Injection flaws, such as SQL, OS, XXE and LDAP injection occur when untrusted data is sent to an interpreter as part of a command or query. Attackers send simple text-based attacks that exploit the syntax of the targeted interpreter. Injection can result in data loss or corruption, denial of access or lead to complete host takeover.
Application functions related to authentication and session management are often implemented incorrectly, allowing attackers to compromise passwords, keys or session tokens, or to exploit other implementation flaws to assume other users’ identities (temporarily or permanently). Once successful, the attacker can do anything the victim could do. Privileged accounts are frequently targeted.
The most common flaw is simply not encrypting sensitive data. When crypto is employed, weak key generation and management, and weak algorithm usage is common, particularly weak password hashing techniques. Attackers typically don’t break crypto directly. They break something else, such as stealing keys, performing man-in-the-middle attacks, or stealing clear text data off the server, while in transit or from the user’s browser. Failure frequently compromises all data that should have been protected. Typically, this information includes sensitive data such as health records, credentials, personal data and credit cards.
By default, many older XML processors allow specification of an external entity, a URI that is dereferenced and evaluated during XML processing. Attackers can exploit vulnerable XML processors if they can upload XML or include hostile content in an XML document, exploiting vulnerable code, dependencies or integrations. These flaws can be used to extract data, execute a remote request from the server, scan internal systems, perform a denial-of-service attack, as well as execute other attacks.
Applications and APIs don’t always verify the user is authorized for the target resource. This results in an access control flaw. Attackers, who are authorized users, simply change a parameter value to another resource they aren’t authorized for. Such flaws can compromise all the functionality or data that is accessible.
Good security requires having a secure configuration defined and deployed for the application, frameworks, application server, web server, database server and platform. Attackers access default accounts, unused pages, unpatched flaws, unprotected files and directories to gain unauthorized access to or knowledge of the system. Occasionally, such flaws result in a complete system compromise.
XSS flaws occur when an application updates a web page with attacker controlled data without properly escaping that content or using a safe JavaScript API. Attackers can execute scripts in a victim’s browser to hijack user sessions, deface websites, insert hostile content, redirect users, hijack the user’s browser using malware and more.
Applications and APIs will be vulnerable if they deserialize hostile or tampered objects supplied by an attacker.

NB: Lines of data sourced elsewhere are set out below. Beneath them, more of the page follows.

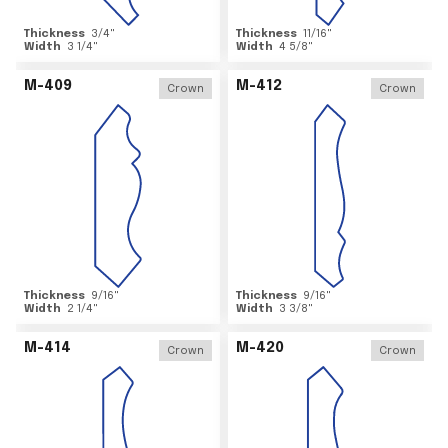
Thickness
3/4
"
Thickness
11/16
"
Width
3 1/4
"
Width
4 5/8
"
M-409
M-412
Crown
Crown
Thickness
9/16
"
Thickness
9/16
"
Width
2 1/4
"
Width
3 3/8
"
M-414
M-420
Crown
Crown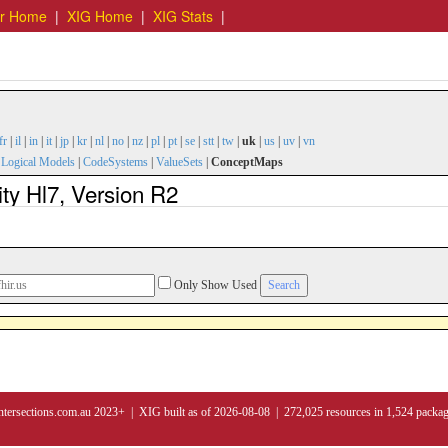
er Home
|
XIG Home
|
XIG Stats
|
fr
|
il
|
in
|
it
|
jp
|
kr
|
nl
|
no
|
nz
|
pl
|
pt
|
se
|
stt
|
tw
|
uk
|
us
|
uv
|
vn
|
Logical Models
|
CodeSystems
|
ValueSets
|
ConceptMaps
y Hl7, Version R2
Only Show Used
ntersections.com.au 2023+ | XIG built as of 2026-08-08 | 272,025 resources in 1,524 packa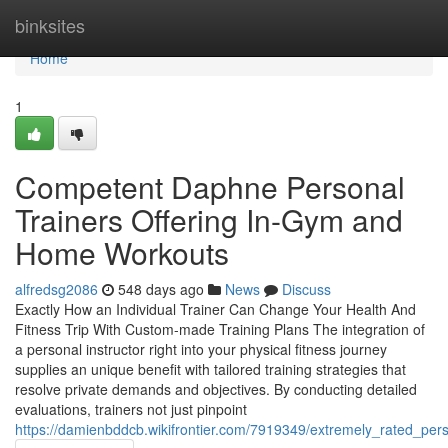
Home
binksites
Home
1
Competent Daphne Personal
Trainers Offering In-Gym and
Home Workouts
alfredsg2086
548 days ago
News
Discuss
Exactly How an Individual Trainer Can Change Your Health And
Fitness Trip With Custom-made Training Plans The integration of
a personal instructor right into your physical fitness journey
supplies an unique benefit with tailored training strategies that
resolve private demands and objectives. By conducting detailed
evaluations, trainers not just pinpoint
https://damienbddcb.wikifrontier.com/7919349/extremely_rated_pers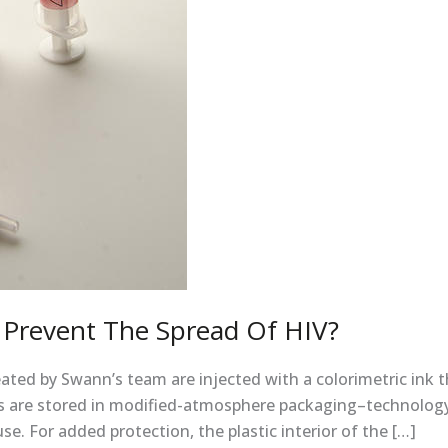
 Prevent The Spread Of HIV?
ated by Swann’s team are injected with a colorimetric ink t
 are stored in modified-atmosphere packaging–technology a
. For added protection, the plastic interior of the […]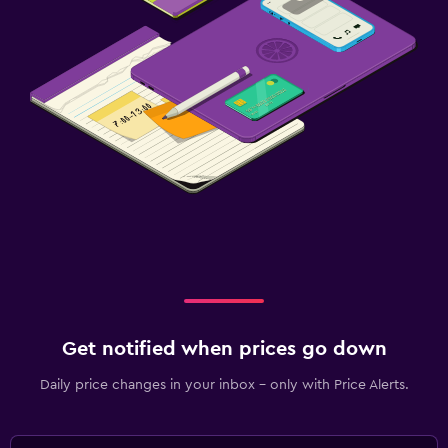
Get notified when prices go down
Daily price changes in your inbox - only with Price Alerts.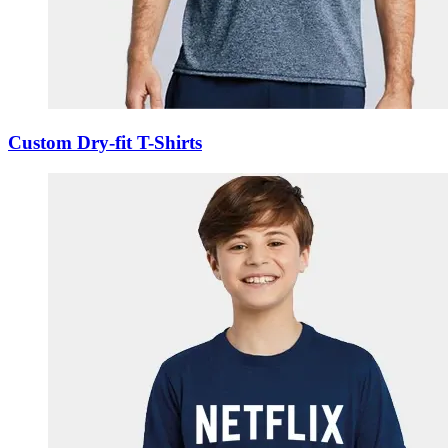
Custom Dry-fit T-Shirts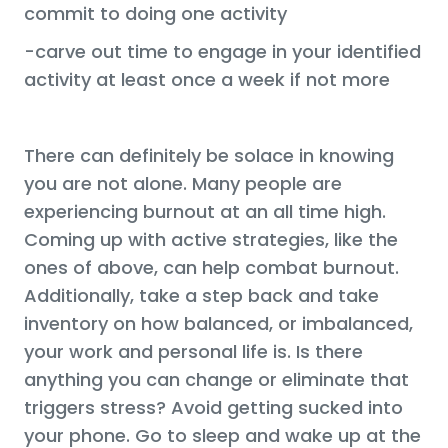
commit to doing one activity
-carve out time to engage in your identified
activity at least once a week if not more
There can definitely be solace in knowing
you are not alone. Many people are
experiencing burnout at an all time high.
Coming up with active strategies, like the
ones of above, can help combat burnout.
Additionally, take a step back and take
inventory on how balanced, or imbalanced,
your work and personal life is. Is there
anything you can change or eliminate that
triggers stress? Avoid getting sucked into
your phone. Go to sleep and wake up at the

This can result in object- and data-structure-related attacks or data-tampering attacks, such as access-control-related attacks where existing data structures are used but the content is changed. Exploitation of deserialization is somewhat difficult, as off-the-shelf exploits rarely work without changes or tweaks to the underlying exploit code. The impact of deserialization flaws cannot be overstated. These flaws can lead to remote code execution attacks, one of the most serious attacks possible.

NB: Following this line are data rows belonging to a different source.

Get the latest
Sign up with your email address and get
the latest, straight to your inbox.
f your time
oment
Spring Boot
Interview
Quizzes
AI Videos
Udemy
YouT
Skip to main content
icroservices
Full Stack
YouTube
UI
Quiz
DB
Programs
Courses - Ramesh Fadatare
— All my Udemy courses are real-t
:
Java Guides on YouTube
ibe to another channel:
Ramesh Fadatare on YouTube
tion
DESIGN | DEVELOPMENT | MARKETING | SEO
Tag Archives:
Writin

Many applications and APIs have these issues because their development teams don’t focus on ensuring their components and libraries are up to date. In some cases, the developers don’t even know all the components they are using, never mind their versions. Attackers identify a weak component through scanning or manual analysis. They customize the exploit as needed and execute the attack. The impact could range from minimal to complete host takeover and data compromise.
Exploitation of insufficient logging and monitoring is the bedrock of nearly every major incident. Attackers rely on the lack of monitoring and timely response to achieve their goals without being detected. Most successful attacks start with vulnerability probing. Allowing such probes to continue can raise the likelihood of successful exploit to nearly 100%. One strategy for determining if you have sufficient monitoring is to examine the logs following penetration testing. The testers’ actions should be recorded sufficiently to understand what damages they may have inflicted.